- PROBLEM DETAILS -
In this exercise, copy exactly the lines from the one that contains "Mitgliedschaft weiter. Zunächst" through the end of the entries below; pictures are not copied.

- PROVIDED INFORMATION -
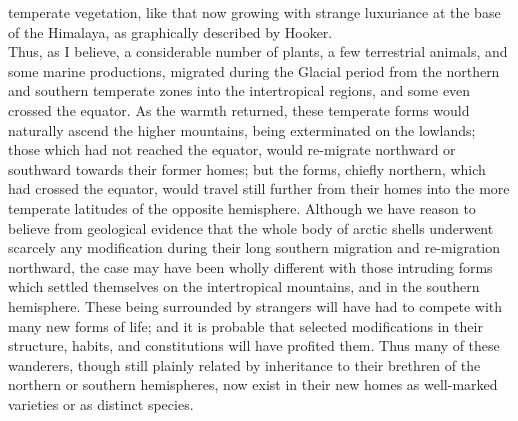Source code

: temperate vegetation, like that now growing with strange luxuriance at the base of the Himalaya, as graphically described by Hooker.~\\
\indent Thus, as I believe, a considerable number of plants, a few terrestrial animals, and some marine productions, migrated during the Glacial period from the northern and southern temperate zones into the intertropical regions, and some even crossed the equator. As the warmth returned, these temperate forms would naturally ascend the higher mountains, being exterminated on the lowlands; those which had not reached the equator, would re-migrate northward or southward towards their former homes; but the forms, chiefly northern, which had crossed the equator, would travel still further from their homes into the more temperate latitudes of the opposite hemisphere.  Although we have reason to believe from geological evidence that the whole body of arctic shells underwent scarcely any modification during their long southern migration and re-migration northward, the case may have been wholly different with those intruding forms which settled themselves on the intertropical mountains, and in the southern hemisphere. These being surrounded by strangers will have had to compete with many new forms of life; and it is probable that selected modifications in their structure, habits, and constitutions will have profited them. Thus many of these wanderers, though still plainly related by inheritance to their brethren of the northern or southern hemispheres, now exist in their new homes as well-marked varieties or as distinct species.~\\
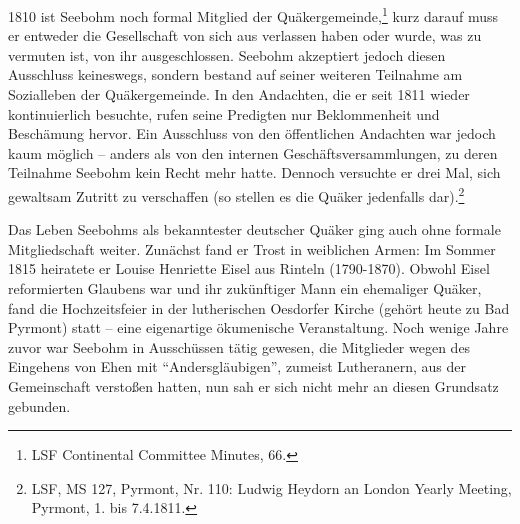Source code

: 1810 ist Seebohm noch formal Mitglied der Quäkergemeinde,\footnote{LSF
Continental Committee Minutes, 66.} kurz darauf muss er entweder die
Gesellschaft von sich aus verlassen haben oder wurde, was zu vermuten ist, von
ihr ausgeschlossen. Seebohm akzeptiert jedoch diesen Ausschluss keineswegs,
sondern bestand auf seiner weiteren Teilnahme am Sozialleben der Quäkergemeinde.
In den Andachten, die er seit 1811 wieder kontinuierlich besuchte, rufen seine
Predigten nur Beklommenheit und Beschämung hervor. Ein Ausschluss von den
öffentlichen Andachten war jedoch kaum möglich -- anders als von den internen
Geschäftsversammlungen, zu deren Teilnahme Seebohm kein Recht mehr hatte.
Dennoch versuchte er drei Mal, sich gewaltsam Zutritt zu verschaffen (so stellen
es die Quäker jedenfalls dar).\footnote{LSF, MS 127, Pyrmont, Nr. 110: Ludwig
Heydorn an London Yearly Meeting,
Pyrmont, 1. bis 7.4.1811.}

\medskip

Das Leben Seebohms als bekanntester deutscher Quäker ging auch ohne formale
Mitgliedschaft weiter. Zunächst fand er Trost in weiblichen Armen: Im Sommer
1815 heiratete er Louise Henriette Eisel aus Rinteln (1790-1870). Obwohl Eisel
reformierten Glaubens war und ihr zukünftiger Mann ein ehemaliger Quäker, fand
die Hochzeitsfeier in der lutherischen Oesdorfer Kirche (gehört heute zu Bad
Pyrmont) statt -- eine eigenartige ökumenische Veranstaltung. Noch wenige Jahre
zuvor war Seebohm in Ausschüssen tätig gewesen, die Mitglieder wegen des
Eingehens von Ehen mit "`Andersgläubigen"', zumeist Lutheranern, aus der
Gemeinschaft verstoßen hatten, nun sah er sich nicht mehr an diesen Grundsatz
gebunden.

\medskip

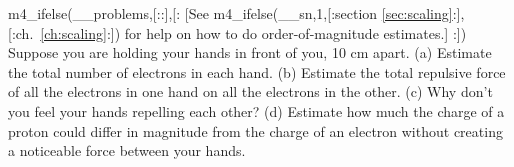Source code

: m4_ifelse(__problems,[::],[:%
[See m4_ifelse(__sn,1,[:section \ref{sec:scaling}:],[:ch.~\ref{ch:scaling}:])
for help on how to do order-of-magnitude
estimates.]%
:])%
        Suppose you are holding your hands in front of you, 10 cm apart.\hwendpart
        (a) Estimate the total number of electrons in each hand.\answercheck\hwendpart
        (b) Estimate the total repulsive force of all the electrons
        in one hand on all the electrons in the other.\answercheck\hwendpart
        (c) Why don't you feel your hands repelling each other?\hwendpart
        (d) Estimate how much the charge of a proton could differ in
        magnitude from the charge of an electron without creating a
        noticeable force between your hands.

- YOUR RESPONSE -
Mitgliedschaft weiter. Zunächst fand er Trost in weiblichen Armen: Im Sommer
1815 heiratete er Louise Henriette Eisel aus Rinteln (1790-1870). Obwohl Eisel
reformierten Glaubens war und ihr zukünftiger Mann ein ehemaliger Quäker, fand
die Hochzeitsfeier in der lutherischen Oesdorfer Kirche (gehört heute zu Bad
Pyrmont) statt -- eine eigenartige ökumenische Veranstaltung. Noch wenige Jahre
zuvor war Seebohm in Ausschüssen tätig gewesen, die Mitglieder wegen des
Eingehens von Ehen mit "`Andersgläubigen"', zumeist Lutheranern, aus der
Gemeinschaft verstoßen hatten, nun sah er sich nicht mehr an diesen Grundsatz
gebunden.

\medskip

Source code

: m4_ifelse(__problems,[::],[:%
[See m4_ifelse(__sn,1,[:section \ref{sec:scaling}:],[:ch.~\ref{ch:scaling}:])
for help on how to do order-of-magnitude
estimates.]%
:])%
        Suppose you are holding your hands in front of you, 10 cm apart.\hwendpart
        (a) Estimate the total number of electrons in each hand.\answercheck\hwendpart
        (b) Estimate the total repulsive force of all the electrons
        in one hand on all the electrons in the other.\answercheck\hwendpart
        (c) Why don't you feel your hands repelling each other?\hwendpart
        (d) Estimate how much the charge of a proton could differ in
        magnitude from the charge of an electron without creating a
        noticeable force between your hands.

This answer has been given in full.